Two Monroe County residents are planning to give back in the wake of personal tragedy.
Adrian and Leisa Martinez’s daughter, Chloe, died in 2019 due to an accidental overdose.
After Chloe’s death, the Martinez family got in touch with Art and Beth Deno, who run a St. Louis-based nonprofit called ACPD that helps people and their families overcome addiction and its effects. ACPD stands for Austin Christopher Paul Deno, the name of Art and Beth’s son who died from an accidental overdose in 2016.
Five years later, those two couples are joining forces to create Cornerstone Laine at the former independent assisted senior living facility at 288 Mueller Lane known as Rosedale House. The nonprofit recovery residence is dedicated to helping women experiencing drug and alcohol addiction.
“We’re excited for the opportunity to serve the women of Waterloo and all of Monroe County,” Leisa said. “We’re thankful for the opportunity. We look forward to sharing more details as the project moves forward.”
Adrian and Leisa are perhaps best known in Monroe County as owners of Metro East Power Haus off Hanover Road. They plan to bring their years of business experience to running Cornerstone Laine.
They will get help from the Denos, who live in South County, when it comes to providing treatment, as ACPD has helped over 750 people find treatment centers that fit their needs. That organization boasts a success rate of 81 percent, which is much higher than the national average.
Even with all those efforts, ACPD still is unable to help around 25 people looking for a recovery center each month. Cornerstone Laine will look to fill that gap for women.

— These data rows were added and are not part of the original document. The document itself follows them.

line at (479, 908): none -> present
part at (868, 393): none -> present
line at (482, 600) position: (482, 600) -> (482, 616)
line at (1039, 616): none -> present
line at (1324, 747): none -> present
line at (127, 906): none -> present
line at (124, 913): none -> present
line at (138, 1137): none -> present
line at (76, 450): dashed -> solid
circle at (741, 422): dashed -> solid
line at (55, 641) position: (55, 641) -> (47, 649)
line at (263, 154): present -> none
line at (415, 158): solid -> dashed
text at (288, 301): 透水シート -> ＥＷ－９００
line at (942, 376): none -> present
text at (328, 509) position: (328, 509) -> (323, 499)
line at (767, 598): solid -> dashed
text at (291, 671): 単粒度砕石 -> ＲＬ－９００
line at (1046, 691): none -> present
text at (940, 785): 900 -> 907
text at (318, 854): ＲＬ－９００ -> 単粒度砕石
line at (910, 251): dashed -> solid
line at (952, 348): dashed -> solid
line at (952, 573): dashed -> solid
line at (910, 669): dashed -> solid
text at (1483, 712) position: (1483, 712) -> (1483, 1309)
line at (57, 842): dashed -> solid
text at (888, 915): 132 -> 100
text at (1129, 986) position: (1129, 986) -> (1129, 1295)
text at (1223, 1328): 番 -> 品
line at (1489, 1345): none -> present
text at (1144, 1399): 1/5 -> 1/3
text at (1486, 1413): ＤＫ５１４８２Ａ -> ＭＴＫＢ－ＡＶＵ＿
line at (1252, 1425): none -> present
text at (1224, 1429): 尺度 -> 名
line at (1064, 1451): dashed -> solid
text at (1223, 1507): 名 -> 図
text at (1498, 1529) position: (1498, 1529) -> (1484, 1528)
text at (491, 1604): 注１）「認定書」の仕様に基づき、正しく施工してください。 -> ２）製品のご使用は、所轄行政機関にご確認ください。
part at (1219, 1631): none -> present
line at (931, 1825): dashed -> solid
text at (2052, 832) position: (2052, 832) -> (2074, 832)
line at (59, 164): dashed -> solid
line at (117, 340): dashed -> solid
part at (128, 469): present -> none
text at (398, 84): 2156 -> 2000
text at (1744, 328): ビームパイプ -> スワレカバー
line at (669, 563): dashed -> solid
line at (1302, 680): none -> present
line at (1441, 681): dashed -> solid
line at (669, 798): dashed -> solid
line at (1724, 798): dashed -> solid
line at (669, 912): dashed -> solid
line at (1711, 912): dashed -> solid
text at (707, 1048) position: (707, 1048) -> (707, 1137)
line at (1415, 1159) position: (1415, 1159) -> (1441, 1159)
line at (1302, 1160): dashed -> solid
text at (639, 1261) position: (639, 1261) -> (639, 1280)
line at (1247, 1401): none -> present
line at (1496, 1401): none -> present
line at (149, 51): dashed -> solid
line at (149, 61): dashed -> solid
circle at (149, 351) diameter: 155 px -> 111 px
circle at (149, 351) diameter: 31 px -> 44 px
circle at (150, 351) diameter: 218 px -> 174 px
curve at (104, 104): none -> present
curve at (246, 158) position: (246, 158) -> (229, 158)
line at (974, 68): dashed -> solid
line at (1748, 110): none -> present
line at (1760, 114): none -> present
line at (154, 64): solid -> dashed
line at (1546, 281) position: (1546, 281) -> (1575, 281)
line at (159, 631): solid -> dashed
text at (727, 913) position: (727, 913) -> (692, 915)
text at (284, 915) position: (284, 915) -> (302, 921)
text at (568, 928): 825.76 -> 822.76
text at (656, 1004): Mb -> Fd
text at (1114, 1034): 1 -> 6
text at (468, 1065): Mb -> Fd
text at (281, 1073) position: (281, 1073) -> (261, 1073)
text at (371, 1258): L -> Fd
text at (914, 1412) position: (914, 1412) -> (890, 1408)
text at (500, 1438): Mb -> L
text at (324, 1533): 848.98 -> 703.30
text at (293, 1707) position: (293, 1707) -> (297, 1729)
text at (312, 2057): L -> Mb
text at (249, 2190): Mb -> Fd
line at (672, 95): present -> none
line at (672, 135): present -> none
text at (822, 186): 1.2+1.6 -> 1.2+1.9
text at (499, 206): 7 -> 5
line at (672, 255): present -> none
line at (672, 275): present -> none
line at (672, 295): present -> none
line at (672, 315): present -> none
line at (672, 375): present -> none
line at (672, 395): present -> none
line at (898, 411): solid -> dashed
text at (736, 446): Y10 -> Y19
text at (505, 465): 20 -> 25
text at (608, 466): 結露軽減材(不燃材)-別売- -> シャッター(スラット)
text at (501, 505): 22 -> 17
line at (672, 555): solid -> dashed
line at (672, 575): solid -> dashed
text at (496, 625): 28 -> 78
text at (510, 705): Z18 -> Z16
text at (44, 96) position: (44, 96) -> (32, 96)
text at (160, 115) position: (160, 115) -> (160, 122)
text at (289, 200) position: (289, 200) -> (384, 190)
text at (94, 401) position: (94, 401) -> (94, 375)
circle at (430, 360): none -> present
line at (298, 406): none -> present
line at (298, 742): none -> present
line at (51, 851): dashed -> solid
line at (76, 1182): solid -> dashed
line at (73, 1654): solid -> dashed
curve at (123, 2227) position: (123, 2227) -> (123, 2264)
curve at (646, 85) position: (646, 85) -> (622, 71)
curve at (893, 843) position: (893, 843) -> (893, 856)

Per information provided to Waterloo city officials, the facility will “provide a Christ-centered, supportive residential recovery environment” for women ages 18 and above through a 90-day program that includes meals, peer support, 12-step programs and a bible study for $8,000. Two scholarships will be available every 90 days, and residents can use various payment options if needed.
Five full-time and four part-time employees will operate the facility, which will have a maximum of 24 residents at a given time.
Those residents may be from Monroe County, the surrounding area or anywhere in the country, according to the information.
The goal with all of this is to save parents and families from the grief of losing a loved one to addiction, the women themselves from addiction, and individuals by “modeling the love of God through Christ.”
“We want to make the community proud,” Leisa said. “We love the community and love living in the county. We’re just excited to see what God’s going to do with the project.”
There are not yet definitive plans for when Cornerstone Laine will open, in part because more work needs to be done by the nonprofit and the city.
“There are several different avenues being discussed if the aldermen choose to move forward with this proposal,” Waterloo Zoning Administrator Jim Nagel explained. “Each would include a zoning text amendment and a special use permit, and one would also include rezoning of the property.”